The debut album of Alamut is the greatest revelation on the Polish world music scene in the last couple of months. Alamut appeared out of the blue and rather quietly. They didn't play a lot, but those who had been lucky enough to hear them, where truly impressed. No wonder – their music goes far beyond the constraints of Polish folk music scene. Seems you can hear echoes of Balkan and Middle Eastern harmonies, but branded with jazz improvisation, or written into the context of ascetic minimalistic music, so that in the end you only vaguely recall their flavour. Rather dark, cool sounds are touched with the light of Asja's voice – bringing to mind the sound of Far East, but also close to ecstatic rhythms of Arabic mysticism. All that can be heard on the debut CD, "Alamut"
Like Osjan or Karpaty Magiczne, the musicians of Alamut on the one hand place ritual sounds of ethnic music in the foreground, at the same time linking them with what has been hot in the electronic, rock, and jazz avant garde of the last twenty years.

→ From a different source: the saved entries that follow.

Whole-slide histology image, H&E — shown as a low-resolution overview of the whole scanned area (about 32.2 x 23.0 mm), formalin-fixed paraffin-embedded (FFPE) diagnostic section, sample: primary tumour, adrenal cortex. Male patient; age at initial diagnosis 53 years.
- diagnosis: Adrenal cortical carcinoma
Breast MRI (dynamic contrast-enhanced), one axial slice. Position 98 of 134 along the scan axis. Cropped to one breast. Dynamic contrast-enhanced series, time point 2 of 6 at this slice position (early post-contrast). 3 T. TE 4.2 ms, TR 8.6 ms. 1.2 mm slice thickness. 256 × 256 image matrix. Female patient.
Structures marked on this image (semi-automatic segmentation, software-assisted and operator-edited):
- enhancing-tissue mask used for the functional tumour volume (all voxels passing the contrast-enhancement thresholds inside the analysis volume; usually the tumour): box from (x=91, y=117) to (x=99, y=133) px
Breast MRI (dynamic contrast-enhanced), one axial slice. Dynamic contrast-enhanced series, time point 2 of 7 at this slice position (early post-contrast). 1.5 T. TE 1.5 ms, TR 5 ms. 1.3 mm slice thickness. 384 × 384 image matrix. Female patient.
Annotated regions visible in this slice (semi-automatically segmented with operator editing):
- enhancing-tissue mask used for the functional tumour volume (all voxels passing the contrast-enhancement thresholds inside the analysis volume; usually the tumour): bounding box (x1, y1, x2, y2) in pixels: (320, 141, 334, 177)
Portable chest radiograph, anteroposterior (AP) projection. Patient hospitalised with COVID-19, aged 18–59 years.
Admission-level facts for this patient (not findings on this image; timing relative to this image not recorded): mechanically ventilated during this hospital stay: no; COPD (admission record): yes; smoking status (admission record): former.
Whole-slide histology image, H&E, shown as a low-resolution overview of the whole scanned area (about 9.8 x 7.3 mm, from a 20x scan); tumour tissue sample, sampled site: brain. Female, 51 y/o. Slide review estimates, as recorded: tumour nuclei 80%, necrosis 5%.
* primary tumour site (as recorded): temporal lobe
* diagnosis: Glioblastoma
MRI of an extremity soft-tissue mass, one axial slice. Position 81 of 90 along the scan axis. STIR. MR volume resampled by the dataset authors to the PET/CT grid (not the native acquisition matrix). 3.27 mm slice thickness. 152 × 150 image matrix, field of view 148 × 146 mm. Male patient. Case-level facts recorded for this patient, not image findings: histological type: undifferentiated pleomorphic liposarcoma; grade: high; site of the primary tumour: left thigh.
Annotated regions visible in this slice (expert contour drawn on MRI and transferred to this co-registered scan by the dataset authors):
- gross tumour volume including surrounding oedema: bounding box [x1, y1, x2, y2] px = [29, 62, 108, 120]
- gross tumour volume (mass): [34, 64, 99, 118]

Asja's voice is deep and in a disturbing crescendo, from modest South-European melodies to ecstatic Middle Eastern vocalizing, with a combination of repetitive trans-like rhythms in the background. At the same time, we are greeted with less prominent, but equally interesting sounds of the West: double base or free improvisation of ethnic instruments, playing homage to masters such as Bill Laswell, David Byrne or John Zorn.
Most importantly, however, the two levels ideally complement each other.